By Max Clarke
Three major research and development projects that will help to develop the wave and tidal stream energy technologies of the future are set to benefit from government investment of over £2.5 million.
The investment, from the government-backed Technology Strategy Board, will help to finance research and development focussing on supporting and underpinning the deployment of pre-commercial, full scale devices installed and operating in the sea.
The companies leading the three projects are Bauer Renewables Ltd, Pelamis Wave Power Ltd and Marine Current Turbines Ltd. The total value of the research and development work, including contributions from the participating companies, will be over £9 million. Seven British companies and three universities will be involved in the work.

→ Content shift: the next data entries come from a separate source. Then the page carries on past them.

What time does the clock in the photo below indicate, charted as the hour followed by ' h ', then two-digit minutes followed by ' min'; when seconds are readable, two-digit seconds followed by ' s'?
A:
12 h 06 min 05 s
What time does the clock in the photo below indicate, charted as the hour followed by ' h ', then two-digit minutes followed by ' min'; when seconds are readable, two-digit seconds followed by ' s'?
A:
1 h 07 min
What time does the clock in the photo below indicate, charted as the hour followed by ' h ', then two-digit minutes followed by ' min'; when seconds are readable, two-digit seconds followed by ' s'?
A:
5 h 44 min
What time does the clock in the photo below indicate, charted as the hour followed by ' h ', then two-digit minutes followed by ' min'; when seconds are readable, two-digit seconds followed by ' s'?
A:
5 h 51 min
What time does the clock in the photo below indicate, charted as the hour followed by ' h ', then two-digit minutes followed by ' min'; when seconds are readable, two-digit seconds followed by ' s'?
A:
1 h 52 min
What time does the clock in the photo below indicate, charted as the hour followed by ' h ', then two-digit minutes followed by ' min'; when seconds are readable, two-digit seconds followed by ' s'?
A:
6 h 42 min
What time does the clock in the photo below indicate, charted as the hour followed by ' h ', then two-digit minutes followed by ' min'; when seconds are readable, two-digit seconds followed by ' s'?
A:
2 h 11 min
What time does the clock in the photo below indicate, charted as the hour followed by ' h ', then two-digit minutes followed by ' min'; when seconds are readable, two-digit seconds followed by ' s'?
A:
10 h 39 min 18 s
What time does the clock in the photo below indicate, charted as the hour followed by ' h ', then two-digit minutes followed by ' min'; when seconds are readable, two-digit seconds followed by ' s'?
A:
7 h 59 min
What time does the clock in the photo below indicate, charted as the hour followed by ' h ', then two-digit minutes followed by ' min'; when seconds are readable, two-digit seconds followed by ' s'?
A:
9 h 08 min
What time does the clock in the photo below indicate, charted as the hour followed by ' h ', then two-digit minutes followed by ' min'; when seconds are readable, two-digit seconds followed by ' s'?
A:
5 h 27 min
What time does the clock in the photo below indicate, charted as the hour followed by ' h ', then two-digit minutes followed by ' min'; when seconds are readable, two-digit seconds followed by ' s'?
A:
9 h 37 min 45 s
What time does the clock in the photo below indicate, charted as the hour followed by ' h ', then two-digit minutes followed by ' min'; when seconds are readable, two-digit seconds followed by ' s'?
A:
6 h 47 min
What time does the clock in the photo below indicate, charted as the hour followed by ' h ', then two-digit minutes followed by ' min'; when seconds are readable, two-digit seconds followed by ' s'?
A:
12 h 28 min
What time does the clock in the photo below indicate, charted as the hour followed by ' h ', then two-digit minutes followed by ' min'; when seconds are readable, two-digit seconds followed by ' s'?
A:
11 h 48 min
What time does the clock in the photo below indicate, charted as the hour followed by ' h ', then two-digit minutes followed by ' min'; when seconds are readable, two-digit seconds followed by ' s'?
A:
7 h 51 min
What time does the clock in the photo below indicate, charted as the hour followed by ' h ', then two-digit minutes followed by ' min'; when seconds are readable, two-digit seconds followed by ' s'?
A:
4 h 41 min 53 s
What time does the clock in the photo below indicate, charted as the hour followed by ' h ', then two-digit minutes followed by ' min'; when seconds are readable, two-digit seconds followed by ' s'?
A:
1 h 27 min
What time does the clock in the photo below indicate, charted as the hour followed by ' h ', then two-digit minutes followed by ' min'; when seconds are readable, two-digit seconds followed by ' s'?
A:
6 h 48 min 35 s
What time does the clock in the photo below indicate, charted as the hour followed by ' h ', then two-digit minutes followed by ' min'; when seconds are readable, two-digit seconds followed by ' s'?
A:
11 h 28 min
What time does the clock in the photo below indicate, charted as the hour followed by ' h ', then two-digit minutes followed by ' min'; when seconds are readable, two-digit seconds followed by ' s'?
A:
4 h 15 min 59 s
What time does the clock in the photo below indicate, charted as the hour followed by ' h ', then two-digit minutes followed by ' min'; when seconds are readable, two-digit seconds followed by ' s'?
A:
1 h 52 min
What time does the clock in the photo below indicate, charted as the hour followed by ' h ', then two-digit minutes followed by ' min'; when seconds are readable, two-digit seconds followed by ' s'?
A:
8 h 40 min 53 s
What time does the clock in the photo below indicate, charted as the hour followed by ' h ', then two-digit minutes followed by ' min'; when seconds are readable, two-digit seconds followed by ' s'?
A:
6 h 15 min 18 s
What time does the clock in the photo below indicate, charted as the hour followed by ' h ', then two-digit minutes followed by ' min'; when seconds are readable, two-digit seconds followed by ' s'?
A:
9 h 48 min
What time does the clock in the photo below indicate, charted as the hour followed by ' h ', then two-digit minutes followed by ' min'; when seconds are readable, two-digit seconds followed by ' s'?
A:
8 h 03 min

Bauer plan to design, manufacture and test novel seabed drilling technology for the installation of underwater device foundations aiming to reduce the cost of installation and deployment of tidal energy devices. The Pelamis-led project will test two P2 machines in an array, for the first time, to prove and demonstrate survivability, reliability, operability, maintainability and energy yield. Marine Current Turbines will research the impact of tidal arrays on the marine environment, through studies conducted of the SeaGen device at Strangford Lough in Northern Ireland.
Iain Gray, Chief Executive of the Technology Strategy Board, said:
“Investment in these projects will accelerate the pace of development of marine renewable energy in the UK. The projects will address a number of important technological challenges, including reducing the effect of the technologies on the environment and making the cost of wave and tidal stream energy production more competitive with other renewable energy sources. The UK is well placed to exploit wave and tidal stream energy resources and this kind of technology will be an important part of the renewable energy mix needed in the future”
This is the second recent investment by the Technology Strategy Board in wave and tidal stream energy technologies. In July 2010 the Board announced investments totalling £7 million in nine research and development projects, focussing on the twin aims of driving down the cost of energy while improving the reliability and performance of wave and tidal stream energy devices.